牙の置きどころ
歳を重ねるというのは、誰かと歩調を合わせるのが難しくなるということなのかも知れません。
外に出て、話しかけてくれる人たちは、皆エネルギーに満ちた意欲と熱意を持ち、誰もが幸せになれるヴィジョンや、失敗を恐れない果敢な計画など、彼らの信じる”善いもの”について絶えず発信し、一緒にやろうと手を差し伸べてくれました。
自分はそれらに同調してみるのですが、どこかで必ず齟齬が生じ、上手く行かなくなることが多くなっていました。自分が先走って相手を困らせるとか、自分の方が相手についていけなくなるとか、困ったことになるのです。他人と足並みを揃えることが得意分野だったのは錯覚で、いまや誰とも同調できない、扱いにくい人間であることを自覚しました。
結局のところ、誰かの生活(信念)を侵してまで正しいと思えるようなことが自分にはないのです。あらゆる多様性がせめぎ合う中で、自分の居場所を確保することを二の次にした結果、なんらかの判断を下す基準を失いました。全てがグレーであるというより、様々な色が同居しているのです。混ざり合って見えるのは遠くから見たときだけで、本当は誰も、どことも混ざり合っていなかったのです。
他人の存在を忘れてものづくりに打ち込める人のことを心から羨ましく思うと同時に、惨めな感情を抱いてしまうこともあります。
そういうときは、本を読むことで紛らわせました。
くだらないことだとは理解していましたが、今はこの惨めさを経験しなければならないのだろうと思ったし、本を読む以外の体力がわいてきませんでした。
詩や小説ではなく、ヨーロッパの歴史書が慰めになりました。
去年の秋は彼女ができたので、今年の春には同棲しようと思っていました。誰もが口を揃えて「何事も勢いが大事」と教えてくれたので、短歌と俳句を作るのは止めて、ファイナンシャルプランナーに相談し、貯蓄や住宅ローンの仕組みについて教えてもらいながら、週末は彼女と出かけたり、料理を作り合ったりして過ごしました。彼女のためならなんでも用意したいと思い、必要なものは先回りして確認し、ミスのないように努めました。多少の無理をすることが愛情表現だし、他人に何かできること自体が幸せだと思っていました。

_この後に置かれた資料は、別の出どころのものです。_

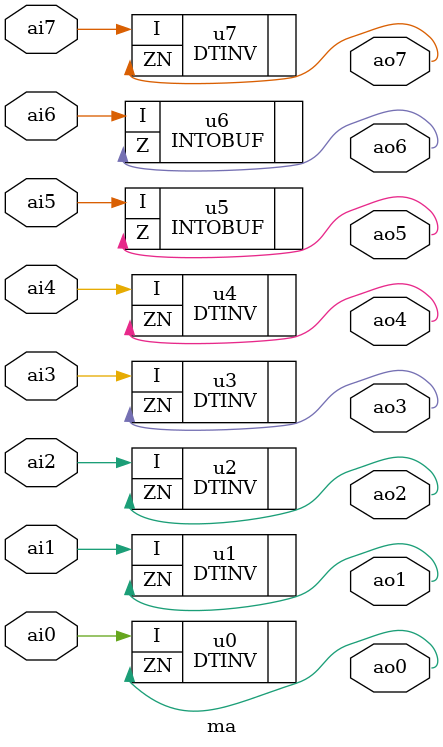
<source format=v>
module top (iso,
   ai0, ai1, ai2, ai3, ai4, ai5, ai6, ai7,
   ao0, ao1, ao2, ao3, ao4, ao5, ao6, ao7);

   input iso;
   input  ai0, ai1, ai2, ai3, ai4, ai5, ai6, ai7;
   output ao0, ao1, ao2, ao3, ao4, ao5, ao6, ao7;
   wire   aw0, aw1, aw2, aw3, aw4, aw5, aw6, aw7;
   wire aw00, aw01;

   ma ua (.ai0(ai0), .ai1(ai1), .ai2(ai2), .ai3(ai3), .ai4(ai4),
      .ai5(ai5), .ai6(ai6), .ai7(ai7), .ao0(aw0), .ao1(aw1),
      .ao2(aw2), .ao3(aw3), .ao4(aw4), .ao5(aw5), .ao6(aw6),
      .ao7(aw7));
   ISOLO a0  (.I(aw0),  .ISO(iso), .Z(aw00)); // redundant
   ISOLO a00 (.I(aw00), .ISO(iso), .Z(aw01)); // more redundant
   ISOLO a01 (.I(aw01), .ISO(iso), .Z(ao0));
   ISOLO a1  (.I(iso),  .ISO(aw1), .Z(ao1)); // swap data/enable
   ISOHI a2  (.I(aw2),  .ISO(iso), .Z(ao2)); // clamp invert
   assign ao3 = 1'b1; // constant clamp mismatch -- not coming
   INTIBUF a4 (.I(aw4), .Z(ao4)); // policy redundant
   ISOLO a5  (.I(aw5),  .ISO(iso), .Z(ao5)); // redundant, in child
   DTINV a6  (.I(aw6), .ZN(ao6)); // in child, but no_iso
   ISOLO a7  (.I(aw7),  .ISO(iso), .Z(ao7));

endmodule

module ma (
   ai0, ai1, ai2, ai3, ai4, ai5, ai6, ai7,
   ao0, ao1, ao2, ao3, ao4, ao5, ao6, ao7);

   input ai0, ai1, ai2, ai3, ai4, ai5, ai6, ai7;
   output ao0, ao1, ao2, ao3, ao4, ao5, ao6, ao7;
   DTINV u0 (.I(ai0),  .ZN(ao0));
   DTINV u1 (.I(ai1),  .ZN(ao1));
   DTINV u2 (.I(ai2),  .ZN(ao2));
   DTINV u3 (.I(ai3),  .ZN(ao3));
   DTINV u4 (.I(ai4),  .ZN(ao4));
   INTOBUF u5 (.I(ai5), .Z(ao5)); // built in isolation
   INTOBUF u6 (.I(ai6), .Z(ao6)); // built in isolation
   DTINV u7 (.I(ai7),  .ZN(ao7));
endmodule

</source>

対応が良いと評判の不動産屋を見つけ、素敵な物件をいくつか案内してもらった日の夜、何かの拍子に「寿司の次に好きだよ」と冗談めかして言われたとき、自分は異常なほどショックを受け、翌日から彼女と話す気が起こらなくなってしまいました。お寿司も食べられなくなりました。
この歳になっても、馬鹿みたいな内容で傷つき、気の利いた返事もできない、器の小さな自分が消えておらず、一年前から何も変わっていないことに落胆しました。
そうして、お寿司やお酒に勝っていると思い込んでいた自分を心から恥じました。寿司には寿司の職人が、酒には酒の職人がいて、多くの人と協力しながらそれを作り上げているのです。
自分ひとりで何かをしても、その意図が目の前の人に伝わるかどうかだけでも怪しい未熟さしかないのに、自分にしかできないものがあるなどと思い上がっていたようです。
そのまま意気消沈していたところ、全身の倦怠感と目の痛みが日に日に増していき、外出することも本を読むこともなくなりました。呼吸困難と不眠も経験しました。
もしこれがずっと続くなら、こんな弱々しい存在がこの世に居続ける意味を考えなくてはならないとは思いつつ、思考はどんどん粗暴で意味不明なものになっていました。
自分のことばも他人のことばも信用できず、上手く飲み込めないし吐き出せない状態が続きました。
オオカミとウサギが愛し合う夢を見ました。オオカミは自らの牙を捨て、ウサギは重たい鎧を身につけながら、自分から逃げるように走っていくのです。
どこまでもひとりぼっちであるような気がしました。
最近はようやく身体の力が戻ってきました。
自分の年齢では、石川啄木や梶井基次郎はすでに鬼籍に入り、来年は正岡子規の死んだ齢に迫ろうとしています。
ださい言葉を書き残すくらいなら何もしない方が世の中のためなのかもしれませんが、おそらくみんなも分かってやっているのだと思います。
世の中の眩しさに怯えながら、一筋とも呼べない暗い望みをかけ、どうしようもなく拙い言葉を紡がざるを得ない人間として、自分はいます。
オオカミが捨てた牙は、足元に落ちています。